__ASSIGNMENT__:
Of all the entries below, retype only the lines from the one with "X18018760Y-26149300D03*" through the one with "X57854000Y-31336000D02*", exactly as they appear.

__DATA SHOWN__:

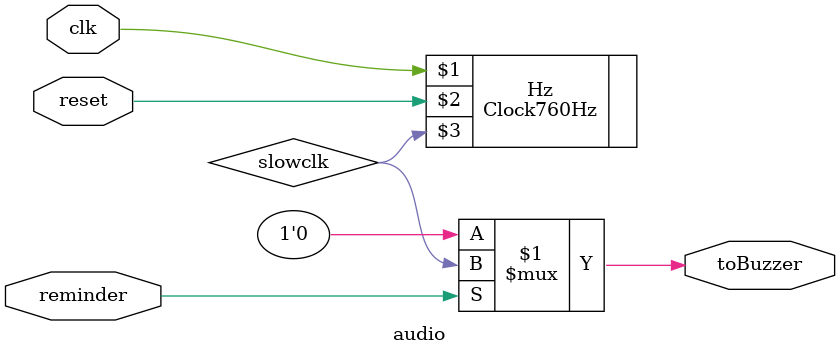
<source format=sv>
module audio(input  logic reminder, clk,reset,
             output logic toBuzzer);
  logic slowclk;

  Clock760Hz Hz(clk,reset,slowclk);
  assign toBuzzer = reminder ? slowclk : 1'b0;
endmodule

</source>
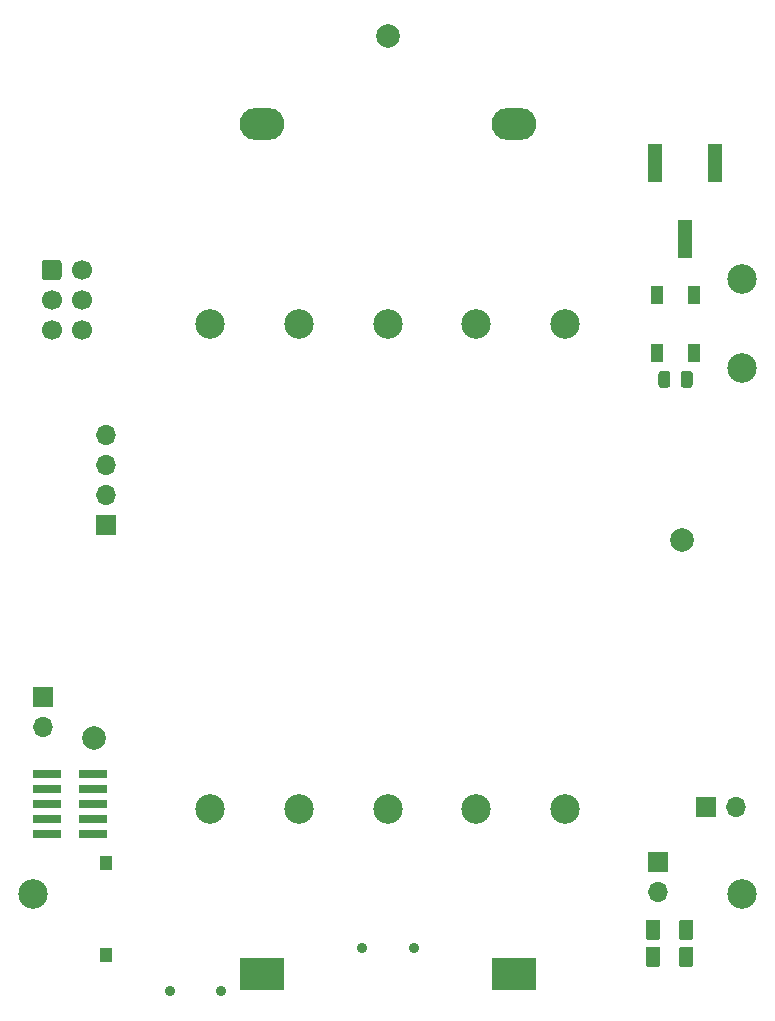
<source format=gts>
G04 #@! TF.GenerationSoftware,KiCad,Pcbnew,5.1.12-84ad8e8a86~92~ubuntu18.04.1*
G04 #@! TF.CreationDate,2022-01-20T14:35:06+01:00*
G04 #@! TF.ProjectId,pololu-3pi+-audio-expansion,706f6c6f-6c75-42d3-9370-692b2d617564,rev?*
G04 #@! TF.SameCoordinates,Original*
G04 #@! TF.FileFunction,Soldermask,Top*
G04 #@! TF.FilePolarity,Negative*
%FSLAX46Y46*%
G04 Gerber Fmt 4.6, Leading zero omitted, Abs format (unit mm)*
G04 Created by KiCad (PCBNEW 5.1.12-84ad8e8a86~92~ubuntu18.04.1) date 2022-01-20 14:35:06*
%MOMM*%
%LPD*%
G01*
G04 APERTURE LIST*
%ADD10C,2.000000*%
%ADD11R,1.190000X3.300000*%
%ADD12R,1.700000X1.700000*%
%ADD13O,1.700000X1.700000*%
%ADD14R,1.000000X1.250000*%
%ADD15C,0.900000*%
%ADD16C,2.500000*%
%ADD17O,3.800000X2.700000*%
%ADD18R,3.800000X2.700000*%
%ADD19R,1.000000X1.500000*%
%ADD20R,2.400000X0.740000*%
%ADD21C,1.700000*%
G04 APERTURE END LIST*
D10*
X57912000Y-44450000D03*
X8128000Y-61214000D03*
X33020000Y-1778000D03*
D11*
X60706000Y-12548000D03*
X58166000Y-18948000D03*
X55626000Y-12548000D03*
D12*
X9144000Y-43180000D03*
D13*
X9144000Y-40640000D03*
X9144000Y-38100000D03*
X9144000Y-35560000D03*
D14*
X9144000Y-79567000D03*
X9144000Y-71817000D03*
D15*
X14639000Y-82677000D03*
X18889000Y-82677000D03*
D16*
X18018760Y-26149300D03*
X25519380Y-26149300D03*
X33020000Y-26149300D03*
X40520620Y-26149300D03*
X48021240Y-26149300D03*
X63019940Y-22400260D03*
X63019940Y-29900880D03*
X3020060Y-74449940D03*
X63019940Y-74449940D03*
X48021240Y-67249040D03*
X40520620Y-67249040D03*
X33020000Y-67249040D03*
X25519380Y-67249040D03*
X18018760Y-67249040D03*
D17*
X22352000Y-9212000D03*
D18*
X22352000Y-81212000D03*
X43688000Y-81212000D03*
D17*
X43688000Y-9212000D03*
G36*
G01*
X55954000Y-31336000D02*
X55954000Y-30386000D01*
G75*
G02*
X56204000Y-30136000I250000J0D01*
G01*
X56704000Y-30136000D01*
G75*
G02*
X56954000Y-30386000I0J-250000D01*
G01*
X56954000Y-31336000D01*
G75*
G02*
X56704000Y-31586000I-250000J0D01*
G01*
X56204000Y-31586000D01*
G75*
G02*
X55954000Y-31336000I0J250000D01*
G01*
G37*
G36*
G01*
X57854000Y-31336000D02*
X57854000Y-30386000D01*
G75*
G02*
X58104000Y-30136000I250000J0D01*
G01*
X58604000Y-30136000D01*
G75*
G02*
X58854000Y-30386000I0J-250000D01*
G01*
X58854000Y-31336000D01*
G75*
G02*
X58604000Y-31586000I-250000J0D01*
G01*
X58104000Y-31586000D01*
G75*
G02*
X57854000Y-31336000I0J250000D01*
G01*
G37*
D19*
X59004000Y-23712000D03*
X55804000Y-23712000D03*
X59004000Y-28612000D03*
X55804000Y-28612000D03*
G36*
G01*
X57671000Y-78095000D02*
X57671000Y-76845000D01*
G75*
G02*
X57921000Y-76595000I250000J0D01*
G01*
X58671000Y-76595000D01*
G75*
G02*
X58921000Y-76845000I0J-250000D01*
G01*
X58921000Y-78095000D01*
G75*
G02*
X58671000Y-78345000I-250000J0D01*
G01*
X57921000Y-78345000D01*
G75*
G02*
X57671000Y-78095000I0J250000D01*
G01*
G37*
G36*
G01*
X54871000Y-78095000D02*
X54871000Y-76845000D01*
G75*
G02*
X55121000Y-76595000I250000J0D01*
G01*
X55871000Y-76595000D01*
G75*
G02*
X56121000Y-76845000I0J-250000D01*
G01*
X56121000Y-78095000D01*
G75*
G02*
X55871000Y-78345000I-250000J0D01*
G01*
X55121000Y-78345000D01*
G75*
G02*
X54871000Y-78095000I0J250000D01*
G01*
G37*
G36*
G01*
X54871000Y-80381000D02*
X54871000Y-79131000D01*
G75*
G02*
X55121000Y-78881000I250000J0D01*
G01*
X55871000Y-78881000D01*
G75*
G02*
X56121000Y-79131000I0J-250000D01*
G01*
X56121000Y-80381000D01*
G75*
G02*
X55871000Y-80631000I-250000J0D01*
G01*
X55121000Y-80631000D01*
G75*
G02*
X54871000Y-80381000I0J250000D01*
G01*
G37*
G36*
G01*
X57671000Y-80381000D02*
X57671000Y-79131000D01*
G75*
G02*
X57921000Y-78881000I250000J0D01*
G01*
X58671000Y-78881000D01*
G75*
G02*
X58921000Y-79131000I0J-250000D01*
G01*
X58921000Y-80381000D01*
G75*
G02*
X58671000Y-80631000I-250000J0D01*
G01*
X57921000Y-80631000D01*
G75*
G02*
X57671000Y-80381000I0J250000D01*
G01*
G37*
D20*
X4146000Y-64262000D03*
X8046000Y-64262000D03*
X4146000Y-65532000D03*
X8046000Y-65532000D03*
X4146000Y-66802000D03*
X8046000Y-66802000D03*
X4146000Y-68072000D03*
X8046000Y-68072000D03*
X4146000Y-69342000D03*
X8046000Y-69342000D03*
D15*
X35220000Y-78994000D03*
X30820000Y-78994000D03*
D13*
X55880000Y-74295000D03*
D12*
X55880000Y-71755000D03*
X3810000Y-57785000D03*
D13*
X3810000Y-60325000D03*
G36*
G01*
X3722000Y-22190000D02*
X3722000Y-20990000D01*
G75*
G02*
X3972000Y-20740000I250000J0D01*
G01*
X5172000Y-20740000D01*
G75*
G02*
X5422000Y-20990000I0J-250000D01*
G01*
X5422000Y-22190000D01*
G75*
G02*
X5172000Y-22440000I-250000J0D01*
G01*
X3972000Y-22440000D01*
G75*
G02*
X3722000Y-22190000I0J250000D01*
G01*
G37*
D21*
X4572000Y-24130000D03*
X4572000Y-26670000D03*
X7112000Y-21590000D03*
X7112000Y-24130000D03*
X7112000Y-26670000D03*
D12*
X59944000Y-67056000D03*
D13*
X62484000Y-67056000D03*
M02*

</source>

__YOUR RESPONSE__:
X18018760Y-26149300D03*
X25519380Y-26149300D03*
X33020000Y-26149300D03*
X40520620Y-26149300D03*
X48021240Y-26149300D03*
X63019940Y-22400260D03*
X63019940Y-29900880D03*
X3020060Y-74449940D03*
X63019940Y-74449940D03*
X48021240Y-67249040D03*
X40520620Y-67249040D03*
X33020000Y-67249040D03*
X25519380Y-67249040D03*
X18018760Y-67249040D03*
D17*
X22352000Y-9212000D03*
D18*
X22352000Y-81212000D03*
X43688000Y-81212000D03*
D17*
X43688000Y-9212000D03*
G36*
G01*
X55954000Y-31336000D02*
X55954000Y-30386000D01*
G75*
G02*
X56204000Y-30136000I250000J0D01*
G01*
X56704000Y-30136000D01*
G75*
G02*
X56954000Y-30386000I0J-250000D01*
G01*
X56954000Y-31336000D01*
G75*
G02*
X56704000Y-31586000I-250000J0D01*
G01*
X56204000Y-31586000D01*
G75*
G02*
X55954000Y-31336000I0J250000D01*
G01*
G37*
G36*
G01*
X57854000Y-31336000D02*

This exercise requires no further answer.